**Problems to solve:**
a: Answer these from the text on St Peter's Seminary, marking each answer like its question:
(i) In what year did the seminary building open?
(ii) How much did the Heritage Lottery Fund grant to NVA's plan?
(iii) How long is the study proposed in the AHRC grant bid?
b: Using the text on St Peter's Seminary, explain in one to three sentences why the site will be both a ruin and a construction site at once.
c: Please reproduce the part of the text on St Peter's Seminary that opens with the words containing "The project aims" and closes with "experimental landscape interventions?".

Setting to work on a modern ruin: investigating the future of St Peter’s Seminary at Kilmahew
December 23, 2015 8 Comments
“There is no place like it, on these islands, for the mutual battery of multiple forces, for the thumping, pummelling and attrition of creation and destruction, the incessant beating of weather, vandals and arson against rocks of obstinate architecture. It is like watching medieval knights club each other to death yet stay standing. It is a mud-wrestle of culture and nature.”
Rowan Moore, The Guardian, 17 January 2015
St Peter’s-Kilmahew (SPK) located in Argyll, Scotland, is a place rich in narratives of human settlement. Originally a sacred landscape associated with an early Christian saint, then the woodland demesne of a medieval castle-keep, during the mid-19th century SPK was transformed into a country estate, with an extensive arboretum and pleasure-gardens encircling a baronial mansion-house. In the 20th century, the entire property was acquired by the Roman Catholic Church, and its designed landscape re-centred on a newly-built seminary complex. St. Peter’s, the striking Modernist building, opened in 1967 to critical acclaim, operated for fifteen years, and was then abandoned by the Church. Since the 1980s, the entire site has fallen ever deeper into a condition of charismatic ruination. The seminary structure remains iconic, internationally celebrated but controversial; it has been subject to repeated calls for complete demolition and campaigns for full restoration; but until very recently, SPK has frustrated all such attempts to ‘fix’ its future.
However, since 2010, detailed plans for occupying the site as a ‘transitional ruin’ have been developed by NVA, Scotland’s leading public arts charity (www.nva.org.uk). Presently, SPK is being readied for its latest transition: from a ruin into its inverse: a construction site. NVA’s radical plan to stabilise the ruined structure and open out the abandoned estate landscape has been granted £3 million by the Heritage Lottery Fund, with an additional £0.5 million backing secured from Creative Scotland. Over the next six years, dereliction will be thrown into reverse, with SPK becoming simultaneously charismatic ruin and construction site. Phased works are scheduled to begin in 2016, with completion projected for 2022 when SPK will be fully accessible for public, educational and artistic use, as a stabilised ruin and redesigned cultural landscape.
I’m excited to announce that I’m part of an AHRC grant bid submitted earlier this week seeking funding for a three year study of the stabilisation and repurposing of this iconic site. The intended project would enable a multi-disciplinary team of researchers to conduct a ‘live’ study of the transformation of this ruin site into a future facing community, arts and heritage venue. The bid is led by Ed Hollis (Architecture, Edinburgh College of Art), supported by Prof Hayden Lorimer (Historical & Cultural Geography, University of Glasgow) and me (Law & the Built Environment, Sheffield Hallam University).
The project aims to explore how approaches derived from arts and humanities research can productively valorise sites in transition, opening up areas which are conventionally screened away or fenced off from public view. The project’s key concerns are:
- how can processes of ruin-transformation can be better understood, and more widely engaged with?
- how might the notion of a site’s ‘closure’ during building work be challenged via the collaborative design of experimental landscape interventions?
- how can this be done within a context of ensuring the safety of all concerned?

**Supplied information:**
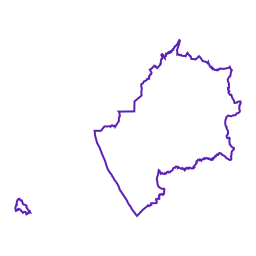 Montecristi, Manabi, Ecuador
{"feature_id": "8360857B99830619134812", "entity_name": "Montecristi", "entity_type": "district", "adm_level": 2, "iso_a3": "ECU", "parent_name": "Ecuador", "parent_adm1": "Manabi", "projection": "equal_earth", "projection_center": [-80.746, -1.129], "detail": "fine", "context": "isolated", "style": "outline", "palette": "violet", "viewbox_px": 256, "rotation_deg": 0, "n_neighbors": 0, "source": "geoboundaries", "source_scale": "gbopen_adm2", "svg_char_len": 5910}
<svg xmlns="http://www.w3.org/2000/svg" viewBox="0 0 256 256"><path d="M179.8,40.4L179.3,40.1L177.2,44.3L175.7,45.9L175.2,46.1L175.1,46.6L174.5,46.9L173.4,49.5L172.8,49.2L172.1,50.4L171.6,50.7L171.8,51.4L171.1,52.0L170.8,51.1L169.7,51.7L170.0,52.8L169.6,52.9L169.5,52.5L168.1,53.4L167.9,52.7L166.5,53.9L166.0,53.8L165.8,55.3L166.0,55.9L164.7,56.6L164.8,58.2L164.0,57.3L163.3,55.1L162.1,54.1L161.3,55.0L162.3,57.0L162.0,58.9L161.5,59.0L160.9,60.4L160.9,62.1L160.3,63.9L160.7,64.0L159.8,65.3L157.1,68.1L156.4,67.6L155.7,66.2L154.4,65.7L154.3,66.6L153.3,66.7L151.3,68.8L149.8,69.6L150.4,70.5L150.6,71.3L151.5,72.5L151.5,72.8L151.3,73.9L150.9,74.4L150.2,74.4L149.9,75.6L149.1,76.2L149.0,76.7L149.1,77.1L149.1,78.8L147.2,78.8L146.9,79.7L145.2,81.1L144.0,81.3L142.8,83.4L141.3,84.2L141.2,86.2L141.8,88.4L141.3,92.2L141.6,95.5L134.5,101.4L134.3,111.4L118.7,111.6L119.4,112.5L119.7,115.3L119.9,115.6L119.7,116.6L119.2,116.9L118.9,117.5L118.9,121.0L115.2,126.7L115.0,125.8L114.4,125.7L113.4,126.2L112.1,125.3L111.5,125.5L110.7,126.5L110.6,126.2L108.5,126.3L107.8,126.5L104.4,126.4L101.0,130.8L94.6,130.8L95.2,136.0L97.1,142.9L99.7,147.8L100.3,149.5L101.2,151.6L101.7,153.3L105.2,161.2L105.8,163.7L107.7,169.1L110.0,172.8L111.7,174.8L112.2,176.1L113.4,177.8L114.1,179.4L115.5,181.1L117.7,184.5L118.7,186.5L119.7,189.6L126.5,199.8L128.8,204.4L130.6,206.6L131.9,209.3L134.8,212.9L135.2,213.7L137.0,215.9L143.1,209.5L146.9,206.5L147.8,205.4L148.2,205.4L149.0,206.1L150.0,205.6L150.3,205.4L150.4,204.8L151.2,204.7L151.1,203.3L156.5,203.1L156.7,202.8L156.8,201.2L156.1,200.2L155.9,199.8L156.0,199.2L157.0,199.0L157.8,198.6L158.8,199.1L159.3,198.9L159.3,197.2L159.0,196.6L159.0,195.2L159.7,194.5L160.0,194.7L160.1,194.3L161.3,194.4L161.8,194.2L162.0,194.0L162.5,194.6L163.1,194.3L163.3,194.5L163.6,193.9L163.9,193.8L164.2,192.4L164.0,191.6L164.4,189.4L164.3,188.9L163.4,188.8L162.2,188.9L159.4,187.5L158.1,185.9L157.5,184.0L157.4,181.8L156.9,180.5L156.9,178.2L158.2,174.0L158.7,170.4L159.0,170.7L159.1,171.2L159.6,170.9L160.1,172.6L160.6,172.8L160.9,173.7L161.7,173.0L161.9,173.5L162.7,173.4L163.8,174.0L164.3,173.8L164.9,173.2L165.1,173.3L165.2,173.8L166.0,173.7L166.7,172.2L167.6,171.9L167.9,172.1L168.2,171.8L169.0,172.5L169.9,172.3L170.6,171.2L171.7,170.8L172.6,170.0L173.2,168.2L174.0,167.8L175.2,167.7L175.4,167.4L175.5,166.9L176.0,166.5L176.6,166.6L177.5,167.1L178.0,167.0L177.9,168.1L178.8,167.6L181.3,168.7L181.8,168.4L182.3,168.7L182.5,168.1L183.7,169.1L184.3,168.8L184.8,168.8L184.9,169.1L184.5,170.1L184.6,170.3L185.4,169.5L185.5,168.6L185.9,168.3L186.3,168.4L186.7,167.8L187.7,168.3L188.5,167.9L188.6,168.6L189.0,168.4L189.6,167.7L191.3,168.4L192.1,168.2L192.5,168.5L193.1,168.1L193.7,168.1L193.6,167.0L194.4,167.0L194.2,166.2L194.4,165.5L195.3,164.9L195.9,163.9L196.3,162.4L196.6,162.9L196.8,162.8L196.6,161.7L198.0,159.8L199.1,160.4L199.3,160.0L199.7,160.0L199.9,159.4L201.0,159.9L200.8,160.5L201.2,160.8L201.8,159.7L202.6,159.4L203.1,158.9L203.6,159.2L204.4,158.1L205.0,158.2L205.3,158.7L206.5,158.0L207.1,158.1L208.1,158.9L208.7,158.5L208.9,159.1L210.5,159.1L210.9,159.8L211.3,159.5L211.6,159.8L212.0,159.7L212.1,159.1L212.7,159.6L213.3,158.8L212.9,158.5L213.0,158.1L213.4,158.0L213.9,157.6L214.0,157.8L214.2,157.7L214.7,157.2L215.2,156.1L215.8,156.4L216.1,155.5L216.8,154.7L217.1,155.0L218.0,155.0L218.4,154.5L218.4,153.9L218.8,153.9L219.1,153.2L219.6,152.9L220.5,153.4L221.1,153.5L221.5,154.1L222.7,155.1L223.7,155.4L224.8,156.3L225.9,157.4L226.4,158.2L228.2,158.9L229.8,160.1L231.2,159.6L231.3,157.9L231.0,156.6L231.6,154.4L231.5,152.9L231.7,152.1L231.9,151.4L232.9,150.2L233.8,149.3L233.9,147.9L233.1,147.8L232.1,147.2L231.6,146.4L230.7,145.8L230.3,144.7L229.5,144.0L229.7,142.7L229.3,141.3L229.7,138.7L229.4,137.8L229.1,137.6L228.2,138.2L227.4,138.1L227.1,137.8L226.5,136.1L227.1,135.0L228.1,134.0L228.0,131.9L228.1,131.1L226.7,128.8L226.7,127.1L226.0,126.7L225.5,125.1L225.2,123.2L225.3,121.3L225.6,119.5L226.2,118.3L226.3,117.0L227.7,116.1L228.0,115.7L228.7,115.5L229.8,116.1L231.4,116.2L233.4,115.2L234.8,115.4L235.8,114.8L236.7,113.4L238.1,113.1L239.5,112.1L239.9,111.0L239.2,108.5L239.5,107.0L239.2,106.0L239.8,105.2L240.1,104.1L240.6,103.7L240.6,102.1L240.4,101.4L240.1,101.3L237.5,101.9L237.0,102.6L234.6,103.0L234.3,102.7L234.1,100.9L232.0,97.3L231.5,95.0L231.0,94.7L230.4,95.0L229.9,94.8L228.5,92.6L228.9,91.9L229.4,91.5L228.9,90.6L228.4,90.7L228.1,89.3L228.0,88.5L228.5,88.8L228.9,88.0L229.0,86.2L228.9,84.5L228.7,84.1L228.9,83.5L228.7,82.8L228.0,81.7L227.7,79.5L229.2,76.7L230.3,76.2L230.8,72.8L231.7,70.3L231.2,70.3L231.2,69.7L230.9,69.4L229.8,66.8L228.7,67.8L224.4,68.8L221.8,68.8L221.4,68.6L220.4,68.8L219.9,68.5L219.2,69.0L218.3,70.1L217.8,70.1L217.3,70.3L217.1,69.6L215.8,70.0L214.8,69.9L212.1,67.5L212.1,68.3L211.7,67.8L211.4,67.9L210.9,66.9L210.0,66.6L209.2,64.4L208.5,63.5L208.2,62.1L207.6,63.2L206.7,62.3L205.6,61.7L202.6,61.1L201.3,58.8L199.8,56.9L198.9,56.2L197.0,58.3L195.8,59.0L195.4,59.5L194.2,59.1L191.4,59.0L190.7,56.4L190.2,56.3L190.0,55.8L189.3,55.5L188.7,54.3L187.9,53.8L187.5,52.9L187.2,53.2L187.4,53.4L187.0,54.2L186.0,55.2L185.7,56.3L184.7,55.9L183.3,56.0L181.7,55.6L180.9,54.8L179.9,55.3L178.5,54.4L178.3,54.6L177.7,54.3L177.3,54.5L177.3,52.1L177.0,50.1L178.7,45.2L179.9,41.0L179.8,40.4ZM19.3,199.4L18.4,199.0L17.8,200.0L17.6,200.0L17.1,201.2L16.8,201.4L16.9,202.0L16.6,203.9L16.9,204.7L16.2,204.9L16.2,205.7L15.4,207.2L15.4,208.7L15.9,210.9L16.5,210.8L18.1,208.9L18.5,208.9L18.8,209.7L19.6,209.3L20.3,209.5L20.9,210.1L21.2,211.1L22.7,212.2L22.9,212.7L23.3,212.6L23.5,212.2L24.2,211.8L25.5,212.0L26.1,212.9L26.3,213.5L26.3,214.2L26.5,214.4L27.6,213.7L28.1,213.0L28.6,212.6L29.3,212.7L29.7,212.1L30.2,212.3L29.7,211.0L29.2,210.9L28.1,210.1L27.5,209.0L27.3,208.4L26.8,208.0L26.4,207.2L26.6,206.4L26.5,205.8L25.7,205.1L23.2,204.3L22.7,203.6L22.6,202.4L22.0,201.5L22.0,200.9L21.7,200.4L20.5,200.4L19.7,199.0L19.3,199.4Z" fill="none" stroke="#5b21b6" stroke-width="2"/></svg>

**Worked solutions:**
a:
(i) 1967
(ii) £3 million
(iii) Three years

b: NVA's plan to stabilize the ruined structure and open out the abandoned estate landscape has been funded, so phased works are scheduled to begin in 2016. Over the six years to completion in 2022, the site will remain a charismatic ruin while that construction work reverses its dereliction.

c:
The project aims to explore how approaches derived from arts and humanities research can productively valorise sites in transition, opening up areas which are conventionally screened away or fenced off from public view. The project’s key concerns are:
- how can processes of ruin-transformation can be better understood, and more widely engaged with?
- how might the notion of a site’s ‘closure’ during building work be challenged via the collaborative design of experimental landscape interventions?